(Saved entries)

>>>>

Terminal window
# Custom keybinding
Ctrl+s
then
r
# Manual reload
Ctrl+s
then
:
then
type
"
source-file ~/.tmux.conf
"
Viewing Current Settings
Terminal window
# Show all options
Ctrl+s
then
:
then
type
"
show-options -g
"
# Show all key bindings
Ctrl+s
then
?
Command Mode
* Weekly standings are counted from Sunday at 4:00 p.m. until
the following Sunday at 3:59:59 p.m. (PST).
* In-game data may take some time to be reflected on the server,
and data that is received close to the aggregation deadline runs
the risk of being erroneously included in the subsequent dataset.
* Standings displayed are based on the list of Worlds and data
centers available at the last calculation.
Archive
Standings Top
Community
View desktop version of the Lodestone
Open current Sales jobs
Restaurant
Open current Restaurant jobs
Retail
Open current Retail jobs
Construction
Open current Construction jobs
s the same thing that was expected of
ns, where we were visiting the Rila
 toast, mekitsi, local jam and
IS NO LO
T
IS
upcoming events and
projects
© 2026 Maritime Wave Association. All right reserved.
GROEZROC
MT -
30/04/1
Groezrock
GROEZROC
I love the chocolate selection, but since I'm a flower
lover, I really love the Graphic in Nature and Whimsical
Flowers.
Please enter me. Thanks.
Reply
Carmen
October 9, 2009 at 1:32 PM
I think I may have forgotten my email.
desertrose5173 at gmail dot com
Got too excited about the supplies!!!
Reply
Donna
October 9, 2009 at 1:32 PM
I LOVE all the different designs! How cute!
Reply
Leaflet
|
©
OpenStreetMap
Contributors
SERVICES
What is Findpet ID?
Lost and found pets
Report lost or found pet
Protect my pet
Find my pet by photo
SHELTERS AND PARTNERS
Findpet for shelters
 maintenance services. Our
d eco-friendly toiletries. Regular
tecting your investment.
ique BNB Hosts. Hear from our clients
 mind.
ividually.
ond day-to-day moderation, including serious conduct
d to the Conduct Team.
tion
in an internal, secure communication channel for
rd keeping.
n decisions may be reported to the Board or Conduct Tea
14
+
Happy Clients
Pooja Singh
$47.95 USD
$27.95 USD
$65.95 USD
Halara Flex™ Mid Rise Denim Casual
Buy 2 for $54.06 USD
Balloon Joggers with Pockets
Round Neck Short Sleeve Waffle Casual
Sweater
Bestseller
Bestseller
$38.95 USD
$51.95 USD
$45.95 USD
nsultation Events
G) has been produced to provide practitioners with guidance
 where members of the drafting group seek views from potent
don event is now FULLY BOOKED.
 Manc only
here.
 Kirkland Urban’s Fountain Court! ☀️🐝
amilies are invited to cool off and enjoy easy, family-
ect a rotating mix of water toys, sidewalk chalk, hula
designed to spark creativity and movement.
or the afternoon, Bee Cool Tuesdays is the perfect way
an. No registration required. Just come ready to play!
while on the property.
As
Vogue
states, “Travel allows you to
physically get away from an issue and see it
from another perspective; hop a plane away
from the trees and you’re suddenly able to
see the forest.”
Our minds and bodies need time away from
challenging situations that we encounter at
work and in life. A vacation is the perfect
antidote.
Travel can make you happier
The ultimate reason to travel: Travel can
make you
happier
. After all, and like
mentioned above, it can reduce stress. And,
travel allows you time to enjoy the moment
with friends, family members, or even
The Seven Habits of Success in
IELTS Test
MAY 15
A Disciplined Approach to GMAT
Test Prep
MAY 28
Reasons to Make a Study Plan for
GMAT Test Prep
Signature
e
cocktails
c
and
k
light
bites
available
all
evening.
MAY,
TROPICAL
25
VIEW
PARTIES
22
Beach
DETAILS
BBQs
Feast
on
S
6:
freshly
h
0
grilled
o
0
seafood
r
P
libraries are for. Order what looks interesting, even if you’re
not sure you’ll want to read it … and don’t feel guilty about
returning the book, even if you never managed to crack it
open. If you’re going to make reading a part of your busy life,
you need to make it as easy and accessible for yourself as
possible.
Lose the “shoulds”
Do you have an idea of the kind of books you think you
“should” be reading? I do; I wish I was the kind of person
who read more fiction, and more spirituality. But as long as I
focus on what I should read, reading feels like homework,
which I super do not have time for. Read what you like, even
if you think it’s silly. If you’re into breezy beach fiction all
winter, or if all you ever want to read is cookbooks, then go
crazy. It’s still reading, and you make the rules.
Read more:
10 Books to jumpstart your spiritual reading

<<<<

Task requirements:
Nothing in the records may change; output all of them exactly.

Answer box:
Terminal window
# Custom keybinding
Ctrl+s
then
r
# Manual reload
Ctrl+s
then
:
then
type
"
source-file ~/.tmux.conf
"
Viewing Current Settings
Terminal window
# Show all options
Ctrl+s
then
:
then
type
"
show-options -g
"
# Show all key bindings
Ctrl+s
then
?
Command Mode
* Weekly standings are counted from Sunday at 4:00 p.m. until
the following Sunday at 3:59:59 p.m. (PST).
* In-game data may take some time to be reflected on the server,
and data that is received close to the aggregation deadline runs
the risk of being erroneously included in the subsequent dataset.
* Standings displayed are based on the list of Worlds and data
centers available at the last calculation.
Archive
Standings Top
Community
View desktop version of the Lodestone
Open current Sales jobs
Restaurant
Open current Restaurant jobs
Retail
Open current Retail jobs
Construction
Open current Construction jobs
s the same thing that was expected of
ns, where we were visiting the Rila
 toast, mekitsi, local jam and
IS NO LO
T
IS
upcoming events and
projects
© 2026 Maritime Wave Association. All right reserved.
GROEZROC
MT -
30/04/1
Groezrock
GROEZROC
I love the chocolate selection, but since I'm a flower
lover, I really love the Graphic in Nature and Whimsical
Flowers.
Please enter me. Thanks.
Reply
Carmen
October 9, 2009 at 1:32 PM
I think I may have forgotten my email.
desertrose5173 at gmail dot com
Got too excited about the supplies!!!
Reply
Donna
October 9, 2009 at 1:32 PM
I LOVE all the different designs! How cute!
Reply
Leaflet
|
©
OpenStreetMap
Contributors
SERVICES
What is Findpet ID?
Lost and found pets
Report lost or found pet
Protect my pet
Find my pet by photo
SHELTERS AND PARTNERS
Findpet for shelters
 maintenance services. Our
d eco-friendly toiletries. Regular
tecting your investment.
ique BNB Hosts. Hear from our clients
 mind.
ividually.
ond day-to-day moderation, including serious conduct
d to the Conduct Team.
tion
in an internal, secure communication channel for
rd keeping.
n decisions may be reported to the Board or Conduct Tea
14
+
Happy Clients
Pooja Singh
$47.95 USD
$27.95 USD
$65.95 USD
Halara Flex™ Mid Rise Denim Casual
Buy 2 for $54.06 USD
Balloon Joggers with Pockets
Round Neck Short Sleeve Waffle Casual
Sweater
Bestseller
Bestseller
$38.95 USD
$51.95 USD
$45.95 USD
nsultation Events
G) has been produced to provide practitioners with guidance
 where members of the drafting group seek views from potent
don event is now FULLY BOOKED.
 Manc only
here.
 Kirkland Urban’s Fountain Court! ☀️🐝
amilies are invited to cool off and enjoy easy, family-
ect a rotating mix of water toys, sidewalk chalk, hula
designed to spark creativity and movement.
or the afternoon, Bee Cool Tuesdays is the perfect way
an. No registration required. Just come ready to play!
while on the property.
As
Vogue
states, “Travel allows you to
physically get away from an issue and see it
from another perspective; hop a plane away
from the trees and you’re suddenly able to
see the forest.”
Our minds and bodies need time away from
challenging situations that we encounter at
work and in life. A vacation is the perfect
antidote.
Travel can make you happier
The ultimate reason to travel: Travel can
make you
happier
. After all, and like
mentioned above, it can reduce stress. And,
travel allows you time to enjoy the moment
with friends, family members, or even
The Seven Habits of Success in
IELTS Test
MAY 15
A Disciplined Approach to GMAT
Test Prep
MAY 28
Reasons to Make a Study Plan for
GMAT Test Prep
Signature
e
cocktails
c
and
k
light
bites
available
all
evening.
MAY,
TROPICAL
25
VIEW
PARTIES
22
Beach
DETAILS
BBQs
Feast
on
S
6:
freshly
h
0
grilled
o
0
seafood
r
P
libraries are for. Order what looks interesting, even if you’re
not sure you’ll want to read it … and don’t feel guilty about
returning the book, even if you never managed to crack it
open. If you’re going to make reading a part of your busy life,
you need to make it as easy and accessible for yourself as
possible.
Lose the “shoulds”
Do you have an idea of the kind of books you think you
“should” be reading? I do; I wish I was the kind of person
who read more fiction, and more spirituality. But as long as I
focus on what I should read, reading feels like homework,
which I super do not have time for. Read what you like, even
if you think it’s silly. If you’re into breezy beach fiction all
winter, or if all you ever want to read is cookbooks, then go
crazy. It’s still reading, and you make the rules.
Read more:
10 Books to jumpstart your spiritual reading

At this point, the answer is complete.